What kind of offense will BYU run?
The answer to that question might depend on who ends up becoming the starting quarterback — a drop-back passer or a dual-threat QB.
Jeff Grimes speaks during the press conference introducing him as the new offensive coordinator for the BYU football program in Provo South on Saturday, Dec. 16, 2017. | Adam Fondren, Deseret News
Lamb said it will involve “how the offense shapes up and whether or not we’re looking for a guy that has a tendency to stand taller in the pocket or whether we decide to get a player in there that has a little more ability to extend plays and extend the pocket on his own and put pressure on the defense with his legs. Spring ball in a lot of ways is to answer a lot of those questions. Those questions still exist as of right now.”
The Cougars have a few experienced playmakers returing who will be looking for more production next season, including Freshman All-American tight end Matt Bushman, wide receiver Micah Simon and running backs Ula Tolutau, Squally Canada, Austin Kafentzis and KJ Hall. Meanwhile, BYU is losing some starting offensive linemen, like four-year starting center Tejan Koroma. But Grimes has extensive experience with developing an offensive line, and there are some some promising O-linemen looking for their chance to play.
BYU suffered an inordinate number of injuries last season, including to starters, and would-be starters like Mangum, tight end Moroni Laulu-Pututau, cornerback Troy Warner and linebacker Matt Hadley.
BYU wide receiver Moroni Laulu-Pututau reaches to make a reception against Mississippi State play in Provo at LaVell Edwards Stadium on Friday, Oct. 14, 2016. | Scott G Winterton, Deseret News
Hadley, who was a senior last season, has been working out with the Cougars during the offseason and is appealing to the NCAA for another year of eligibility.
“We feel like there’s a very strong case for that,” Lamb said.
Some will be limited during the spring.
"The best way to categorize it would be those who are competing on a full-speed, full-contact basis and everyone else would be in a limited category. Tanner and Moroni will be limited, participating in procedural offensive installation,” Lamb said.
Running back Ula Tolutau will also be participating in the spring on a limited basis. “He’s still working through some lower leg issues,” Lamb said.
BYU defensive back Zayne Anderson pushes Utah running back Zack Moss out of bounds at LaVell Edwards Stadium in Provo on Saturday, Sept. 9, 2017. | Spenser Heaps, Deseret News
As usual, there are some position changes that will be looked at during the spring.
“We’ve had several on defense that are more experimental in nature as we try to get the best 11 guys on the field,” Lamb said.
Safety Zayne Anderson will be taking reps at outside linebacker, the same position that NFL-bound Fred Warner played last season for the Cougars.
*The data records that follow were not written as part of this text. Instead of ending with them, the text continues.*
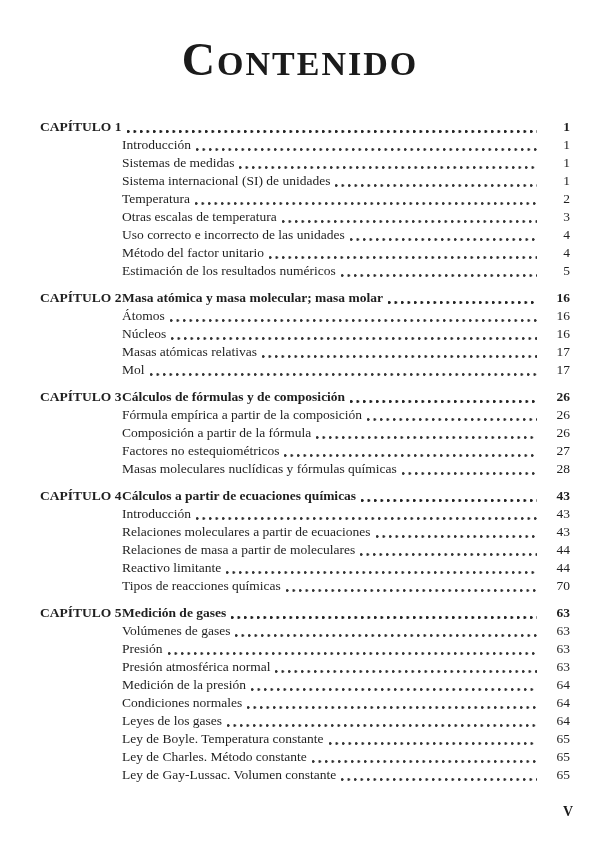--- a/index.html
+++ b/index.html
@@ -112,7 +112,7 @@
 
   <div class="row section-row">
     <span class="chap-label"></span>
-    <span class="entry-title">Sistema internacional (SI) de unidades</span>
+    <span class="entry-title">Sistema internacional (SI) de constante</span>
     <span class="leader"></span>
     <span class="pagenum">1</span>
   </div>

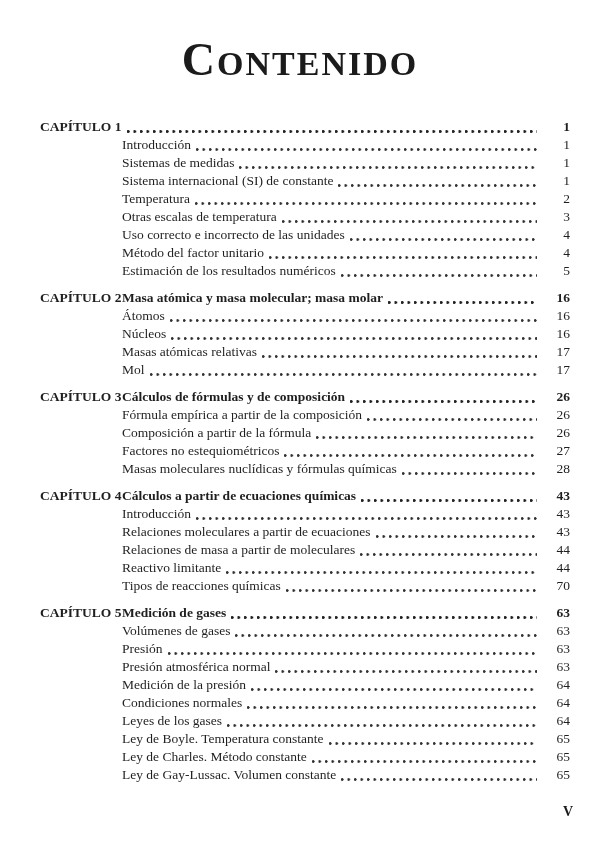--- a/index.html
+++ b/index.html
@@ -133,7 +133,6 @@
 
   <div class="row section-row">
     <span class="chap-label"></span>
-    <span class="entry-title">Uso correcto e incorrecto de las unidades</span>
     <span class="leader"></span>
     <span class="pagenum">4</span>
   </div>

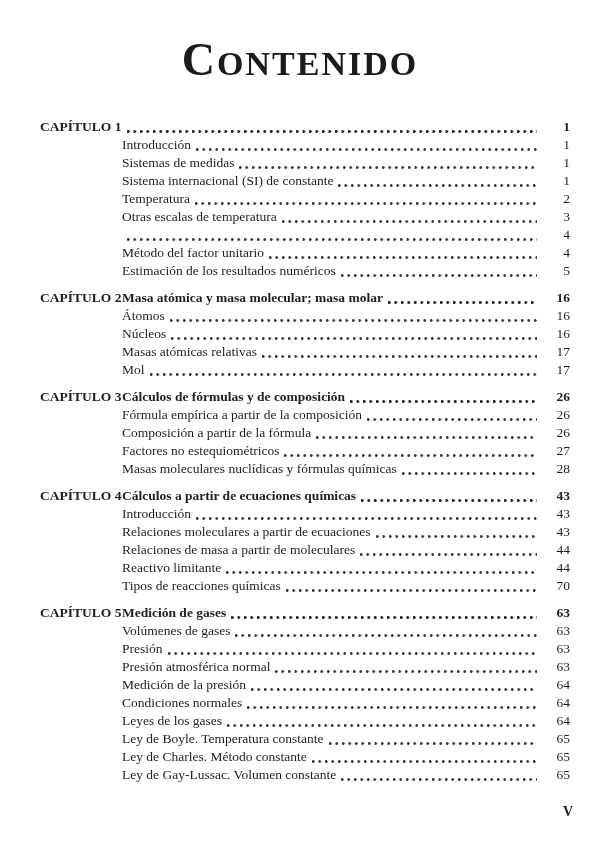--- a/index.html
+++ b/index.html
@@ -341,7 +341,7 @@
 
   <div class="row section-row">
     <span class="chap-label"></span>
-    <span class="entry-title">Ley de Gay-Lussac. Volumen constante</span>
+    <span class="entry-title">Ley de Gay-Lussac. Volumen normales</span>
     <span class="leader"></span>
     <span class="pagenum">65</span>
   </div>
Dayan Ghanwoloku will “take a significant number of reps” at strong safety and Sione Takitaki is moving from defensive end to a boundary linebacker spot.
Newcomers and others who could emerge
BYU defensive back Austin Lee and other players leave the field after losing 40-6 to the Wisconsin Badgers at LaVell Edwards Stadium in Provo on Saturday, Sept. 16, 2017. | Spenser Heaps, Deseret News
There are plenty of young players and transfers who are poised to make their mark at BYU this fall, including offensive linemen Tristen Hoge, a Notre Dame transfer, and Taipe Vaka, James Empey and Brady Christensen; tight end Joe Tukuafu; running back Zach Katoa; wide receiver Tariq Buchanan; linebackers Christian Folau and AJ Lolohea; and defensive linemen Keanu Saleapaga, Wayne Tei-Kirby and Earl Tuioti-Mariner are expected to make an impact.
Meanwhile, several Cougars who sat out last season or saw limited playing time could make significant contributions — defensive linemen Tevita Mo’unga, safety Austin Lee and linebacker Rhett Sandlin.